__WHAT TO PRODUCE__.
Exact reproduction of all the data is required, with pictures excluded.

__INFORMATION PROVIDED__.

+++

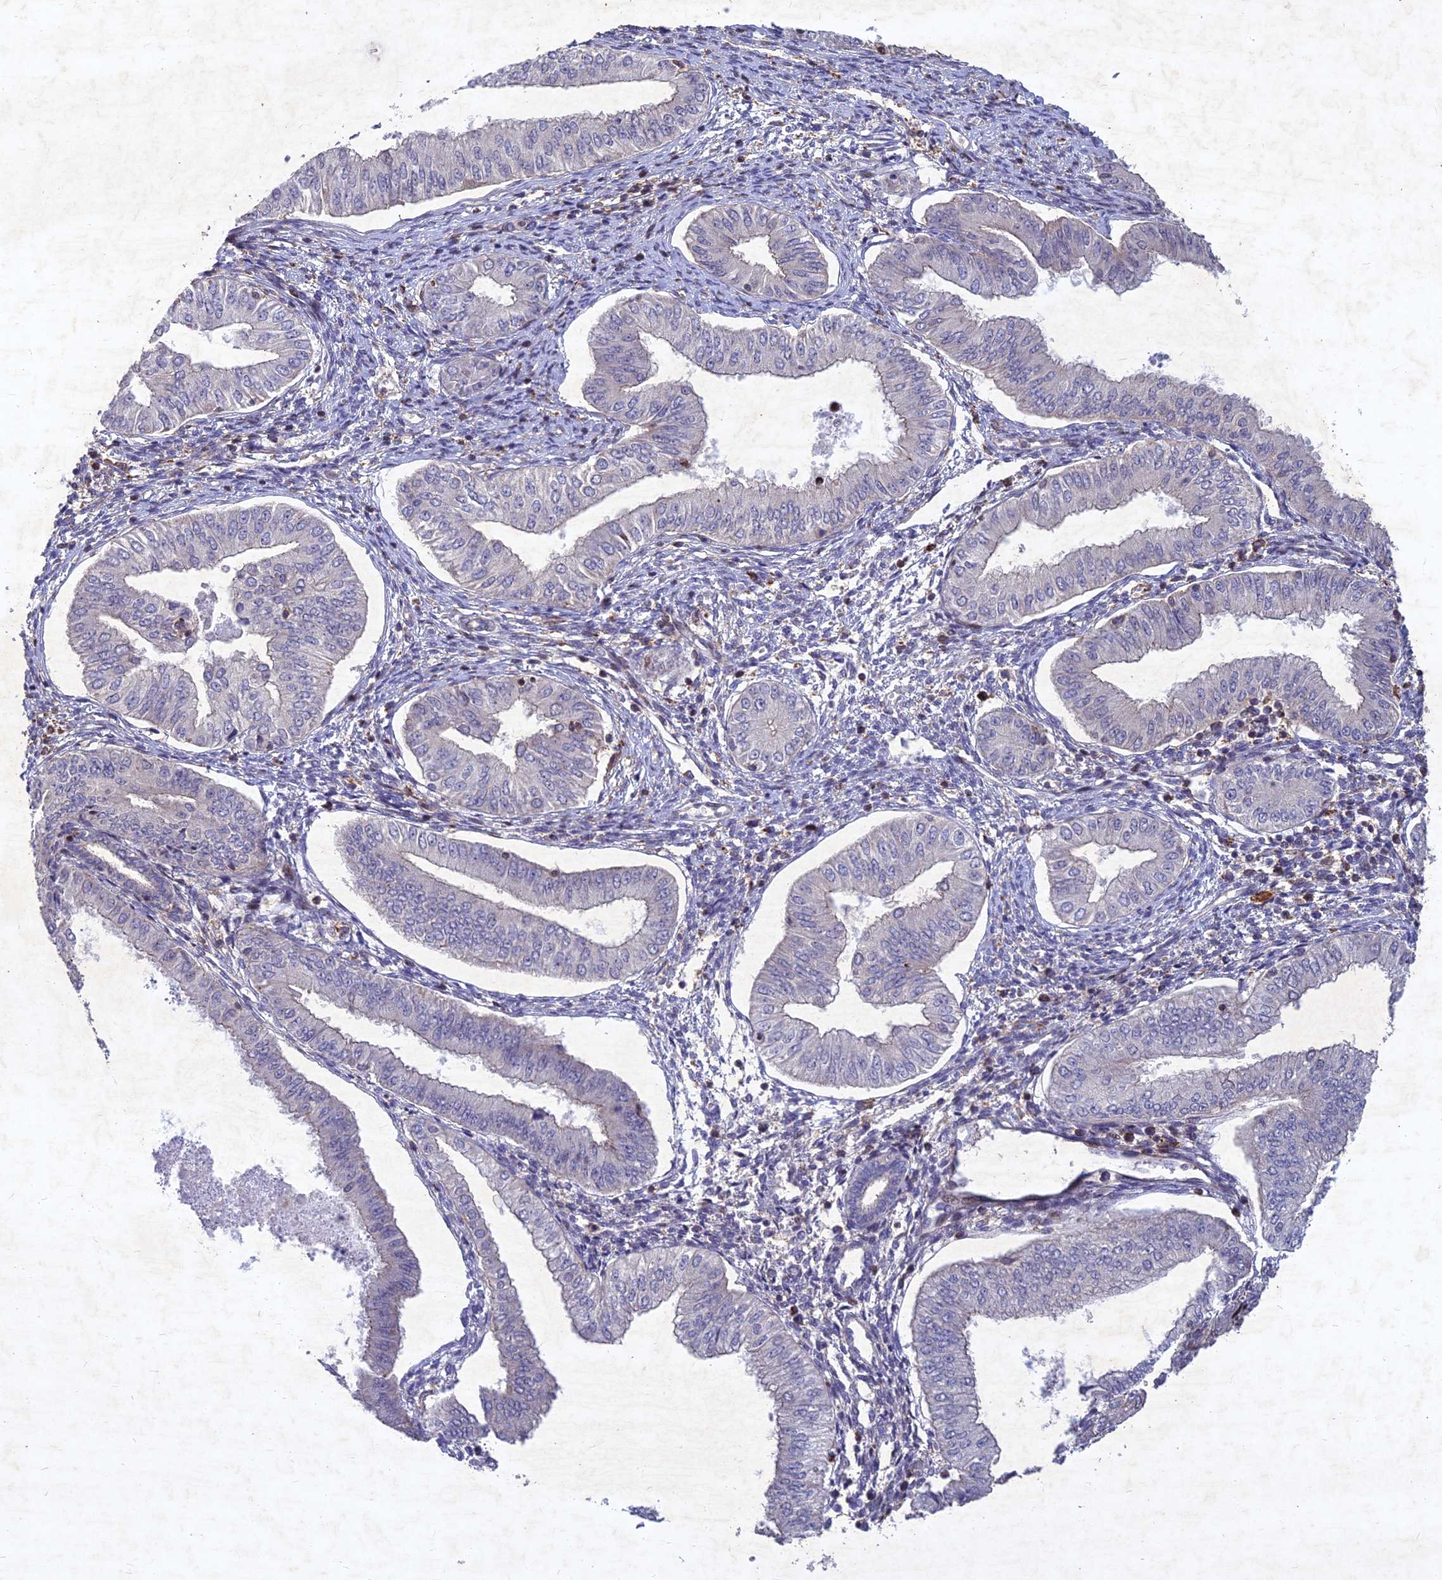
{"staining": {"intensity": "negative", "quantity": "none", "location": "none"}, "tissue": "endometrial cancer", "cell_type": "Tumor cells", "image_type": "cancer", "snomed": [{"axis": "morphology", "description": "Normal tissue, NOS"}, {"axis": "morphology", "description": "Adenocarcinoma, NOS"}, {"axis": "topography", "description": "Endometrium"}], "caption": "This micrograph is of endometrial cancer stained with immunohistochemistry (IHC) to label a protein in brown with the nuclei are counter-stained blue. There is no positivity in tumor cells. (Brightfield microscopy of DAB IHC at high magnification).", "gene": "RELCH", "patient": {"sex": "female", "age": 53}}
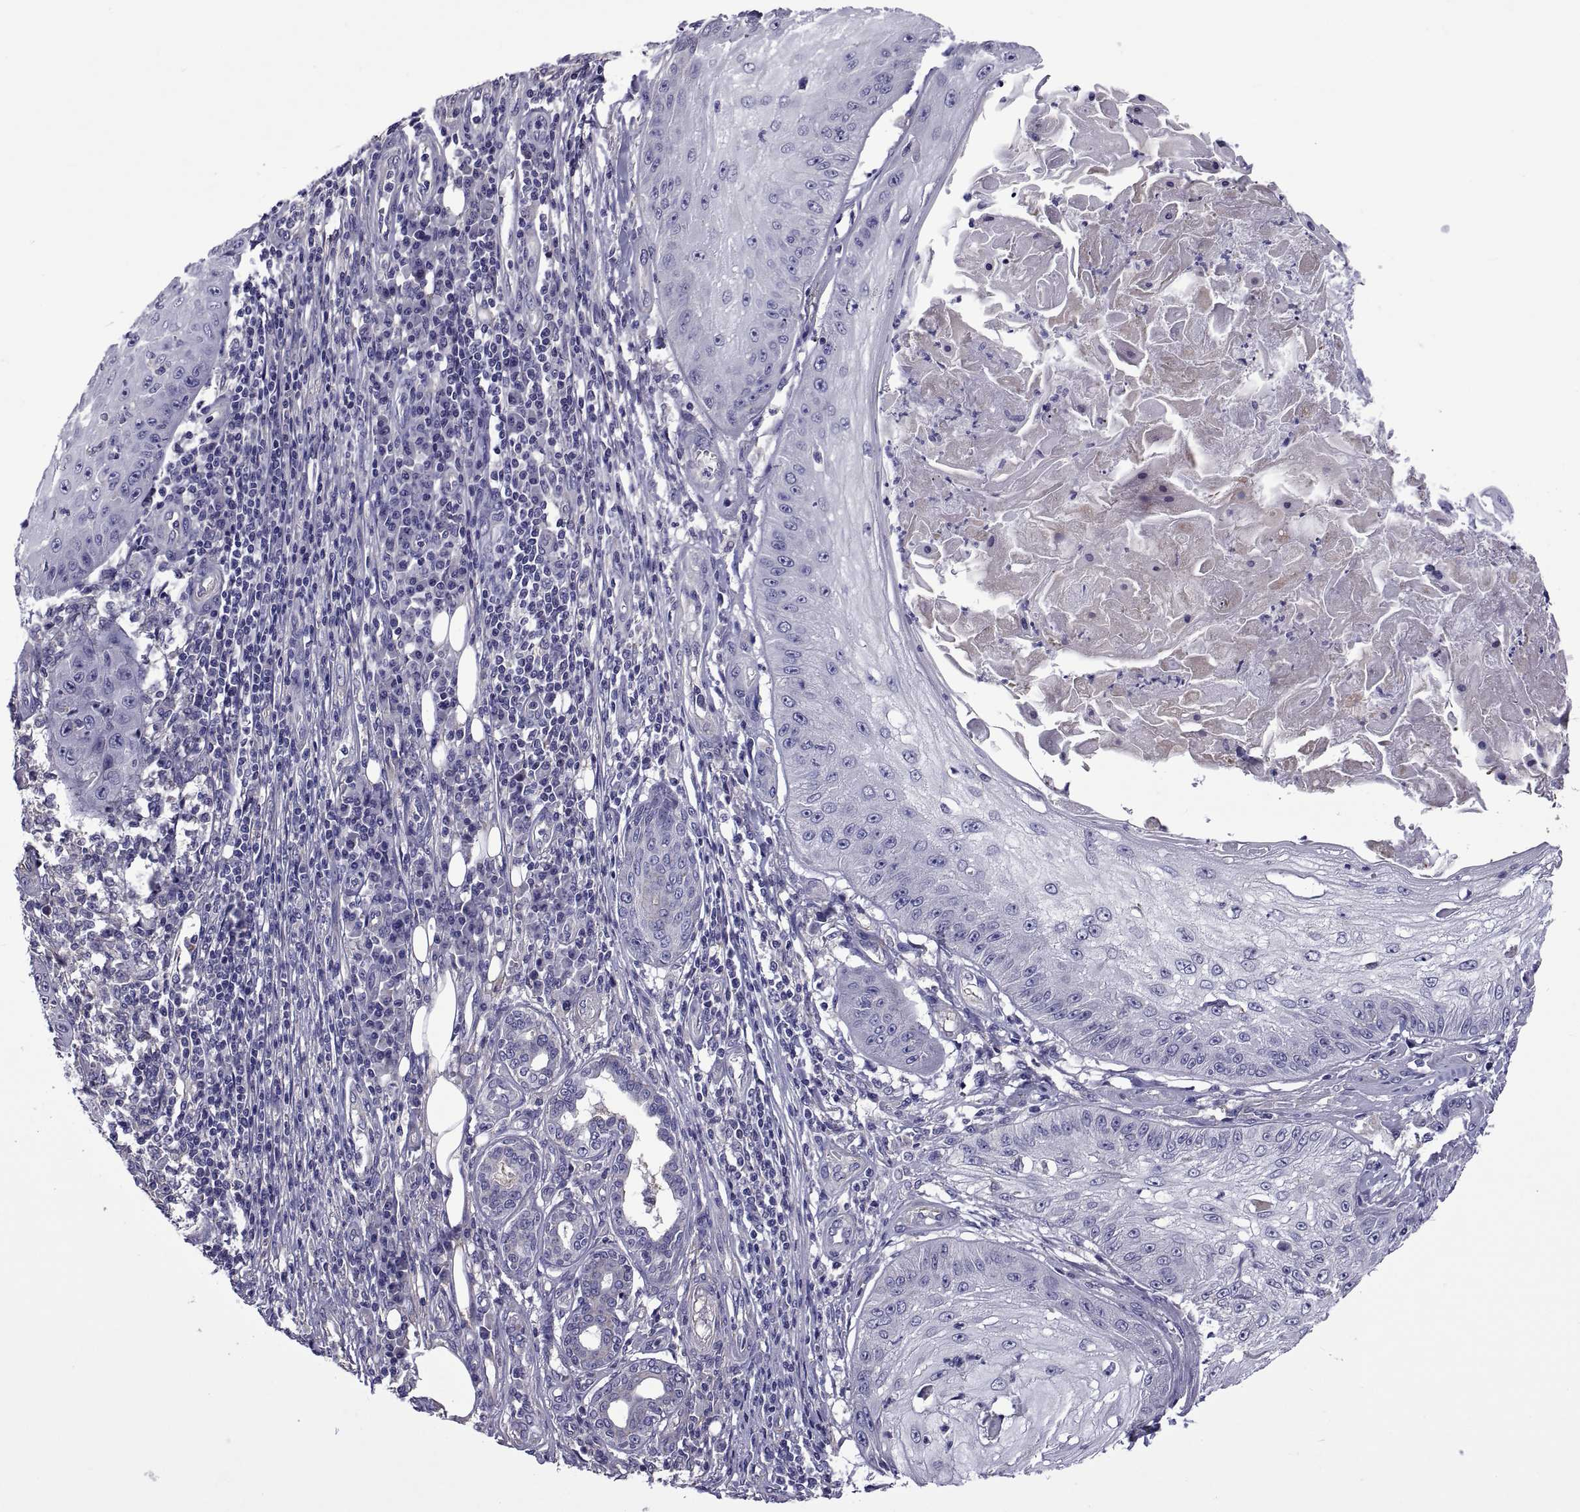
{"staining": {"intensity": "negative", "quantity": "none", "location": "none"}, "tissue": "skin cancer", "cell_type": "Tumor cells", "image_type": "cancer", "snomed": [{"axis": "morphology", "description": "Squamous cell carcinoma, NOS"}, {"axis": "topography", "description": "Skin"}], "caption": "High magnification brightfield microscopy of skin cancer stained with DAB (brown) and counterstained with hematoxylin (blue): tumor cells show no significant positivity.", "gene": "TMC3", "patient": {"sex": "male", "age": 70}}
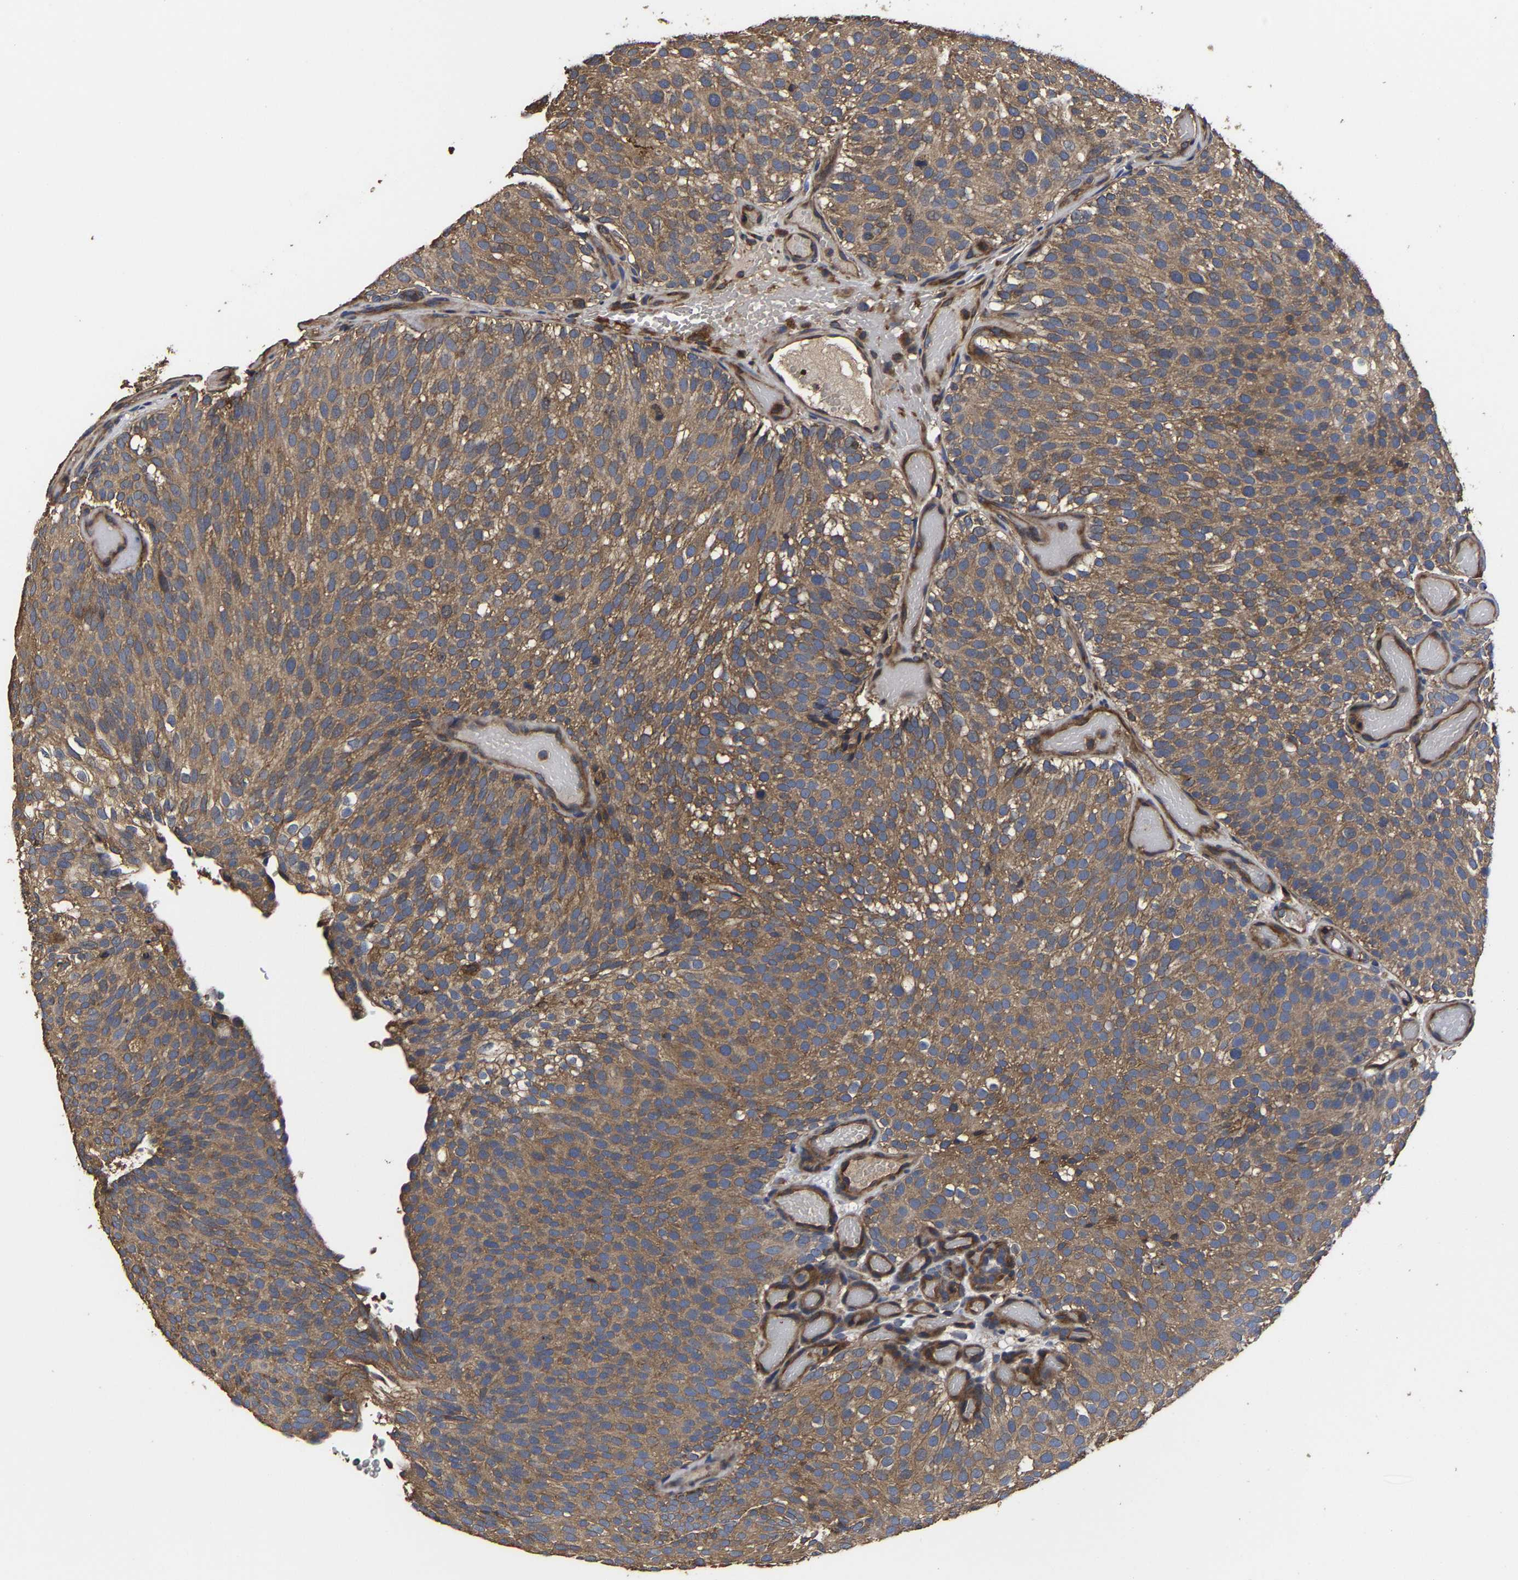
{"staining": {"intensity": "moderate", "quantity": ">75%", "location": "cytoplasmic/membranous"}, "tissue": "urothelial cancer", "cell_type": "Tumor cells", "image_type": "cancer", "snomed": [{"axis": "morphology", "description": "Urothelial carcinoma, Low grade"}, {"axis": "topography", "description": "Urinary bladder"}], "caption": "The image reveals staining of urothelial cancer, revealing moderate cytoplasmic/membranous protein positivity (brown color) within tumor cells.", "gene": "ITCH", "patient": {"sex": "male", "age": 78}}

+++

__TASK RESPONSE__.
{"staining": {"intensity": "negative", "quantity": "none", "location": "none"}, "tissue": "endometrial cancer", "cell_type": "Tumor cells", "image_type": "cancer", "snomed": [{"axis": "morphology", "description": "Normal tissue, NOS"}, {"axis": "morphology", "description": "Adenocarcinoma, NOS"}, {"axis": "topography", "description": "Endometrium"}], "caption": "This micrograph is of endometrial cancer stained with immunohistochemistry (IHC) to label a protein in brown with the nuclei are counter-stained blue. There is no positivity in tumor cells. (Brightfield microscopy of DAB IHC at high magnification).", "gene": "RELCH", "patient": {"sex": "female", "age": 53}}
{"staining": {"intensity": "negative", "quantity": "none", "location": "none"}, "tissue": "skin cancer", "cell_type": "Tumor cells", "image_type": "cancer", "snomed": [{"axis": "morphology", "description": "Squamous cell carcinoma, NOS"}, {"axis": "topography", "description": "Skin"}], "caption": "High magnification brightfield microscopy of skin cancer stained with DAB (brown) and counterstained with hematoxylin (blue): tumor cells show no significant positivity.", "gene": "TMC3", "patient": {"sex": "male", "age": 70}}
{"staining": {"intensity": "moderate", "quantity": ">75%", "location": "cytoplasmic/membranous"}, "tissue": "urothelial cancer", "cell_type": "Tumor cells", "image_type": "cancer", "snomed": [{"axis": "morphology", "description": "Urothelial carcinoma, Low grade"}, {"axis": "topography", "description": "Urinary bladder"}], "caption": "The image reveals staining of urothelial cancer, revealing moderate cytoplasmic/membranous protein positivity (brown color) within tumor cells.", "gene": "ITCH", "patient": {"sex": "male", "age": 78}}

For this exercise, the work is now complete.